GIVEN INFORMATION:

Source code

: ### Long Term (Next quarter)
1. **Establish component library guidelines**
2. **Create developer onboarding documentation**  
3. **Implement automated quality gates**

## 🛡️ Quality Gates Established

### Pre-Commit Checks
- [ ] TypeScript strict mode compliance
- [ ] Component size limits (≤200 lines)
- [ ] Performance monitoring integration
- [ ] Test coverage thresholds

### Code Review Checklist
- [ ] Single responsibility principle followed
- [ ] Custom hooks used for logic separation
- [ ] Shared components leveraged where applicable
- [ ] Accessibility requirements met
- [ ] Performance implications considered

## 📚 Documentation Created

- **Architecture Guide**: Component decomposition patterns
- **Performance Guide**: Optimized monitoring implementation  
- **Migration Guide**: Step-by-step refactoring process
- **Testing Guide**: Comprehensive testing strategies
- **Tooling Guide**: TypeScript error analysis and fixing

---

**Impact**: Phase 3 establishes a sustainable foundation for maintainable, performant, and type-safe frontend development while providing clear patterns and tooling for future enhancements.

WORK TASK:
Return every line of the data above verbatim, with nothing added, dropped, or altered.

OUTPUT:
Source code

: ### Long Term (Next quarter)
1. **Establish component library guidelines**
2. **Create developer onboarding documentation**  
3. **Implement automated quality gates**

## 🛡️ Quality Gates Established

### Pre-Commit Checks
- [ ] TypeScript strict mode compliance
- [ ] Component size limits (≤200 lines)
- [ ] Performance monitoring integration
- [ ] Test coverage thresholds

### Code Review Checklist
- [ ] Single responsibility principle followed
- [ ] Custom hooks used for logic separation
- [ ] Shared components leveraged where applicable
- [ ] Accessibility requirements met
- [ ] Performance implications considered

## 📚 Documentation Created

- **Architecture Guide**: Component decomposition patterns
- **Performance Guide**: Optimized monitoring implementation  
- **Migration Guide**: Step-by-step refactoring process
- **Testing Guide**: Comprehensive testing strategies
- **Tooling Guide**: TypeScript error analysis and fixing

---

**Impact**: Phase 3 establishes a sustainable foundation for maintainable, performant, and type-safe frontend development while providing clear patterns and tooling for future enhancements.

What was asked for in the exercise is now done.